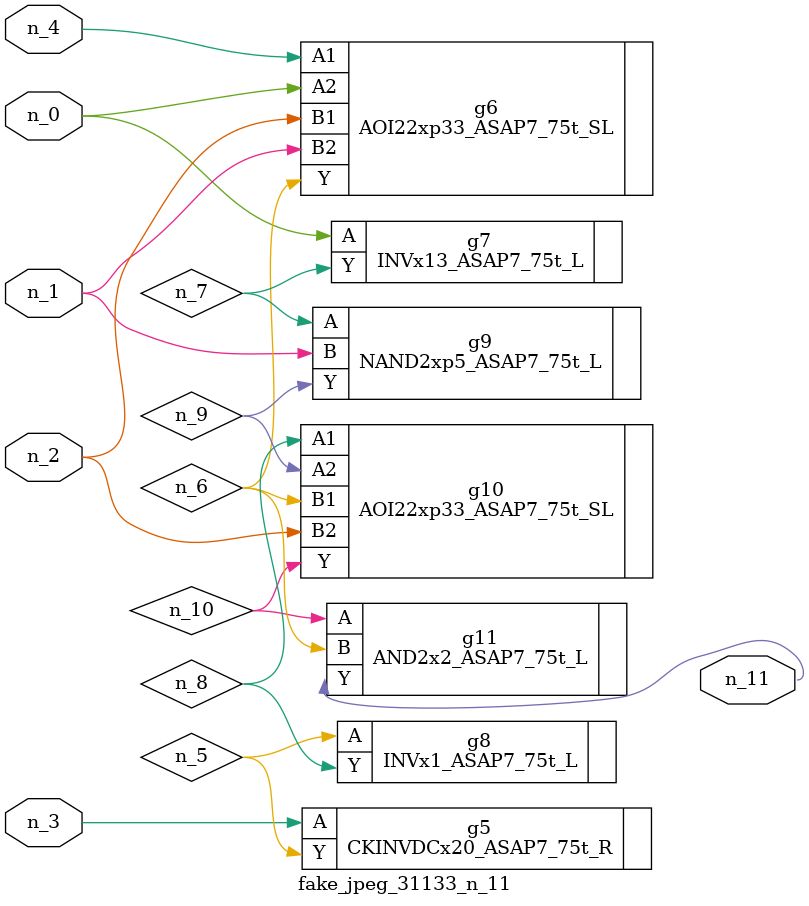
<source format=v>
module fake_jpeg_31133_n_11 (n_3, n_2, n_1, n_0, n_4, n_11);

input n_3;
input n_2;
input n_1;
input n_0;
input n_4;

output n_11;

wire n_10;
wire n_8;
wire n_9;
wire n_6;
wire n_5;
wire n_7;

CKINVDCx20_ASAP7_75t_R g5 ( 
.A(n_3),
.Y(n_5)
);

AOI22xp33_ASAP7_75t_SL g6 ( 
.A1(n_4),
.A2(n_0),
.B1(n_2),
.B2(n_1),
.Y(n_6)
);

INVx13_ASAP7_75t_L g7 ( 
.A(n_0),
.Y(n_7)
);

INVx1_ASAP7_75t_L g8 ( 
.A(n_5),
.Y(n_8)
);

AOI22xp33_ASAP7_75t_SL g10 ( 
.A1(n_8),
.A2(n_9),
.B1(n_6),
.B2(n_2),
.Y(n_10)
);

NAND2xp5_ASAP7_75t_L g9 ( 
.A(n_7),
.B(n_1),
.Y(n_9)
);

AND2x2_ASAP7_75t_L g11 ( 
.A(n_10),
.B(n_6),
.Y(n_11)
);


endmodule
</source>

——

Assigned task = Look through the entries above and list every line containing "wire".

Task solution =
wire n_10;
wire n_8;
wire n_9;
wire n_6;
wire n_5;
wire n_7;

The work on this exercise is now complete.